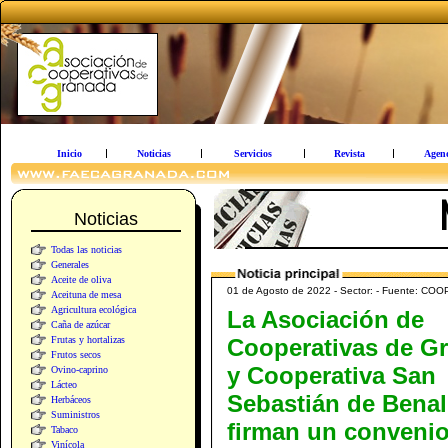
Inicio
Noticias
Servicios
Revista
Agen
Noticias
Todas las noticias
Generales
Aceite de oliva
01 de Agosto de 2022 - Sector: - Fuente
Aceituna de mesa
Agricultura ecológica
La Asociación de
Caña de azúcar
Frutas y hortalizas
Cooperativas de G
Frutos secos
y Cooperativa San
Ovino-caprino
Lácteo
Sebastián de Bena
Herbáceos
Suministros
firman un conveni
Tabaco
Vinícola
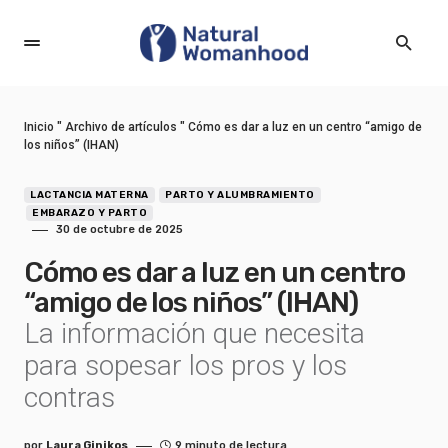
Inicio
"
Archivo de artículos
"
Cómo es dar a luz en un centro “amigo de
los niños” (IHAN)
LACTANCIA MATERNA
PARTO Y ALUMBRAMIENTO
EMBARAZO Y PARTO
30 de octubre de 2025
Cómo es dar a luz en un centro
“amigo de los niños” (IHAN)
La información que necesita
para sopesar los pros y los
contras
por
Laura Ginikos
9 minuto de lectura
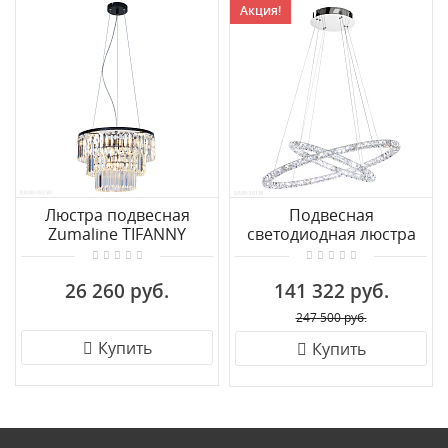
Акция!
Люстра подвесная
Подвесная
Zumaline TIFANNY
светодиодная люстра
P17127-4
EGLO TONERIA 93946
26 260 руб.
141 322 руб.
247 500 руб.
Купить
Купить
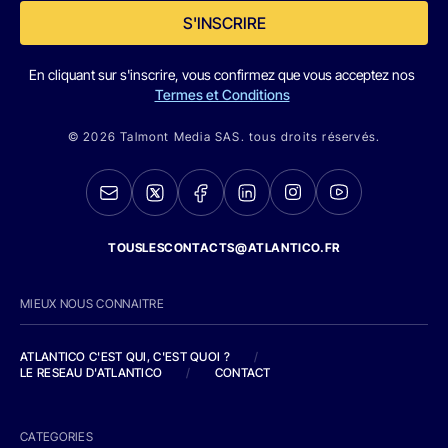
S'INSCRIRE
En cliquant sur s'inscrire, vous confirmez que vous acceptez nos
Termes et Conditions
© 2026 Talmont Media SAS. tous droits réservés.
TOUSLESCONTACTS@ATLANTICO.FR
MIEUX NOUS CONNAITRE
ATLANTICO C'EST QUI, C'EST QUOI ?
/
LE RESEAU D'ATLANTICO
/
CONTACT
CATEGORIES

▶ _Exercise goal_: Each record above is to be copied exactly. Drop the pictures.

▶ _Problem solution_:
Inicio
Noticias
Servicios
Revista
Agen
Noticias
Todas las noticias
Generales
Aceite de oliva
01 de Agosto de 2022 - Sector: - Fuente
Aceituna de mesa
Agricultura ecológica
La Asociación de
Caña de azúcar
Frutas y hortalizas
Cooperativas de G
Frutos secos
y Cooperativa San
Ovino-caprino
Lácteo
Sebastián de Bena
Herbáceos
Suministros
firman un conveni
Tabaco
Vinícola
Inicio
"
Archivo de artículos
"
Cómo es dar a luz en un centro “amigo de
los niños” (IHAN)
LACTANCIA MATERNA
PARTO Y ALUMBRAMIENTO
EMBARAZO Y PARTO
30 de octubre de 2025
Cómo es dar a luz en un centro
“amigo de los niños” (IHAN)
La información que necesita
para sopesar los pros y los
contras
por
Laura Ginikos
9 minuto de lectura
Акция!
Люстра подвесная
Подвесная
Zumaline TIFANNY
светодиодная люстра
P17127-4
EGLO TONERIA 93946
26 260 руб.
141 322 руб.
247 500 руб.
Купить
Купить
S'INSCRIRE
En cliquant sur s'inscrire, vous confirmez que vous acceptez nos
Termes et Conditions
© 2026 Talmont Media SAS. tous droits réservés.
TOUSLESCONTACTS@ATLANTICO.FR
MIEUX NOUS CONNAITRE
ATLANTICO C'EST QUI, C'EST QUOI ?
/
LE RESEAU D'ATLANTICO
/
CONTACT
CATEGORIES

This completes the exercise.